Google's Going All In on 'AI Mode' With New Features and a Global Launch

by Khamosh Pathak

After months of testing and opt-ins, Google Search thinks its AI Mode is ready for primetime. Starting today, it’s going to be available for 180 countries across the globe (although only in English), expanding from the U.S., UK, and India.

AI Mode is Google Search’s LLM-based search results feature, where instead of the usual links, you’ll get an answer from Google's Gemini AI model. Before, you could think of it as a faster, lighter version of Gemini built right into Google Search, but now Google is also adding agentic capabilities to AI Mode, as well as personalized responses.

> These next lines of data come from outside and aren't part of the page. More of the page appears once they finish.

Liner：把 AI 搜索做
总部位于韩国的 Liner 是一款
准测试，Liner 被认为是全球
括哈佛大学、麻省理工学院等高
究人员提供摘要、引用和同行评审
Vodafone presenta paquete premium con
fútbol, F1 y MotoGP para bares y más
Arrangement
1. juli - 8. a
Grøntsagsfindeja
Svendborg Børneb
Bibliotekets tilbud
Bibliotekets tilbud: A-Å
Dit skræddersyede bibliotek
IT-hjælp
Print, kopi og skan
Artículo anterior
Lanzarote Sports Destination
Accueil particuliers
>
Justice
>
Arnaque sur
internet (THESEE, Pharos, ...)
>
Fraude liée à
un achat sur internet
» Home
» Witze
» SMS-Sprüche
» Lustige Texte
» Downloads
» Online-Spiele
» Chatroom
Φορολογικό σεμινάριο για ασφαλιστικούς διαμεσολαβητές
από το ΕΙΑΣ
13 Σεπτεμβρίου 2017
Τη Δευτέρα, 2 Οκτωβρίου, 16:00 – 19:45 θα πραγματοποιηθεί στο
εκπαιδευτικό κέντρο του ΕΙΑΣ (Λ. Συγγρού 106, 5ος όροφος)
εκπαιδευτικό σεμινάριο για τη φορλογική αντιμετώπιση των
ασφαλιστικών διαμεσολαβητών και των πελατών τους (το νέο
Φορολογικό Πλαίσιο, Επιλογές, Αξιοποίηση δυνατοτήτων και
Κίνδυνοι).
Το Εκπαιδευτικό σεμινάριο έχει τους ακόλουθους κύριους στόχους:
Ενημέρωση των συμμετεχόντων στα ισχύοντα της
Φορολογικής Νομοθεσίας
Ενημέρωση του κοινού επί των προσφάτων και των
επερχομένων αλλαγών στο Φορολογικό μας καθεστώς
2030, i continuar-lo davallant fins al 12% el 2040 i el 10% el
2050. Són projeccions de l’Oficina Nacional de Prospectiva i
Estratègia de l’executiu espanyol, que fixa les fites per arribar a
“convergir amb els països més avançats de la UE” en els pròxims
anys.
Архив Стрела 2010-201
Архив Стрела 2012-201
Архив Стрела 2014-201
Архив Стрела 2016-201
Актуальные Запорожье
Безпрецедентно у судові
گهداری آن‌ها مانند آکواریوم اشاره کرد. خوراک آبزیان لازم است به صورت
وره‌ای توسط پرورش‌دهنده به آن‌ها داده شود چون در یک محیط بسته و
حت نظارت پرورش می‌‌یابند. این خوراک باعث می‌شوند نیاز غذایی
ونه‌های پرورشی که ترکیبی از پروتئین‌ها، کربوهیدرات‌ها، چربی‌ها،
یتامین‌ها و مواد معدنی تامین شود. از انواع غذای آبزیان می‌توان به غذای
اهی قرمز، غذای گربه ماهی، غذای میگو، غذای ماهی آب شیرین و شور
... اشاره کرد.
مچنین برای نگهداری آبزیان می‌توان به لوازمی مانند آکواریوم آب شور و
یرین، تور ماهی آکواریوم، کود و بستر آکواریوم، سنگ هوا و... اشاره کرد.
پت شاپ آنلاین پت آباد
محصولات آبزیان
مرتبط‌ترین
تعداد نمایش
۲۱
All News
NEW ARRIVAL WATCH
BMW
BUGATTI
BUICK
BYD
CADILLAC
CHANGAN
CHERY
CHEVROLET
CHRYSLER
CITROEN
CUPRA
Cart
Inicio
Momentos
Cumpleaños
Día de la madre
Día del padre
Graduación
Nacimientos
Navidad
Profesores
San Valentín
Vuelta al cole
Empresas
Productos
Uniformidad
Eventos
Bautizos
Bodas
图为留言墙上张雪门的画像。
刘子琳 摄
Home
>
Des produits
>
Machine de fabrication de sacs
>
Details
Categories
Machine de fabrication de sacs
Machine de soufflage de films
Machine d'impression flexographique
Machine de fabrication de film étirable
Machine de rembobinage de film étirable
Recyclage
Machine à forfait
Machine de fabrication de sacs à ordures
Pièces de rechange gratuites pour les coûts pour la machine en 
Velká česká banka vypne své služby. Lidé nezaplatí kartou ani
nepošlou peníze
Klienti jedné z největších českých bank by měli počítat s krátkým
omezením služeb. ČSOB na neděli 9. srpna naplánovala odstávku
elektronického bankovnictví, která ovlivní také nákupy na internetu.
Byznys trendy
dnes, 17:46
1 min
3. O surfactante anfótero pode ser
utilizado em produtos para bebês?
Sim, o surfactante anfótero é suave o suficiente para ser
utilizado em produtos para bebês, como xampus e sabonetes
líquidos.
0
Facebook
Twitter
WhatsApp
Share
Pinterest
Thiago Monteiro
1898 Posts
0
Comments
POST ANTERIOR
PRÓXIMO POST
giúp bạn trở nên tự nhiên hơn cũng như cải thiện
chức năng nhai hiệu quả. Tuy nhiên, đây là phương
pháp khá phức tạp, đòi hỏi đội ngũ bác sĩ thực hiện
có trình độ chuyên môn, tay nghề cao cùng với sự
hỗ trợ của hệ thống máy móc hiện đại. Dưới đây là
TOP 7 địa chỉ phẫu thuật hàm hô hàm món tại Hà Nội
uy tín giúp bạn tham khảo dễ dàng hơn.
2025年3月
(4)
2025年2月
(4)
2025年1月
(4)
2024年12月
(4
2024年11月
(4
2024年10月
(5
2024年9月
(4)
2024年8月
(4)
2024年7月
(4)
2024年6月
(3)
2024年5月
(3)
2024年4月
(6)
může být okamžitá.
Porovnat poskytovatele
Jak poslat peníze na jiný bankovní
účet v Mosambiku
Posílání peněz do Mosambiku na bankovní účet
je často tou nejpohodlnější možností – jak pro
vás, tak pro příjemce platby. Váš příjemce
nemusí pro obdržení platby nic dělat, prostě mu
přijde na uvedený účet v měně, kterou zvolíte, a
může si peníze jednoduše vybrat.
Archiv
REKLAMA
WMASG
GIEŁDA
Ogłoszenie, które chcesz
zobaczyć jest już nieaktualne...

AI Mode gets personal, and global

If your country didn't already have AI Mode, it will now be available as a new tab on the Google Search toolbar. Thankfully, it’s not the default for all searches, at least not yet. Instead, if you ask Google a question that it thinks Gemini could help with, you’ll see the usual AI Overview at the top of your search results, and at the end, you’ll see a button for “Dive Deeper in AI Mode,” which will take you to AI Mode if you click it.

Just like with AI Overviews, there is no way to disable the AI Mode tab, but there are some tricks you can use to more easily ignore it. If you want to always jump directly to the standard Web results, you can use a special URL to bypass AI Overviews, or one of these AI-busting extensions.

In the U.S., for people who have opted into the "AI Mode experiment" in Labs, AI Mode results will start personalizing themselves based on your preferences and interests. Google is starting out personalization for dining-related questions, including restaurants and cafes. If you ask it for recommendations for lunch spots, it can refer to previous conversations, Search results, and Maps data to bring up relevant results. Speaking of results, Google is also making it easy to share AI Mode results and collaborate on conversations using a new Share link feature.

Google AI Mode personalization.
Credit: Google

Of course, just like in Gemini, there is a way to disable the personalization here as well. Go to the Search Personalization section in Google Account settings to disable the feature altogether.

Disable Google Search personalization.
Credit: Khamosh Pathak

Google is also starting to add agents to AI Mode, which will be able to take action for you. However, agents are limited to the U.S. for now, and you have to be subscribed to the $200 Google AI Ultra plan to access them. If you want to try out the feature, you can enable it from the Agentic capabilities in AI Mode experiment in Google Labs.

The feature is starting out by helping you find restaurant reservations, and will eventually expand to local service appointments and event tickets. Google made a big show about this feature back at Google I/O, so I'm curious to see how it plays out now that it's starting to ship.

To use it, ask Google AI Mode for help getting a dinner reservation, and include multiple preferences like your party size, desired dates and times, your location, and which type of cuisine you want to eat. AI Mode will figure out availability and present you with options. Then, AI Mode will also do the legwork of directing you to the booking page. For now, it can’t take the last step, which is to finalize the reservation, likely due to privacy. To accomplish this, Google uses live web browsing, partner integrations, Google Maps, and its own knowledge graph. Google's AI agents currently integrate with OpenTable, Resy, Tock, Ticketmaster, StubHub, SeatGeek, Booksy, and there are plans to add more partners later on.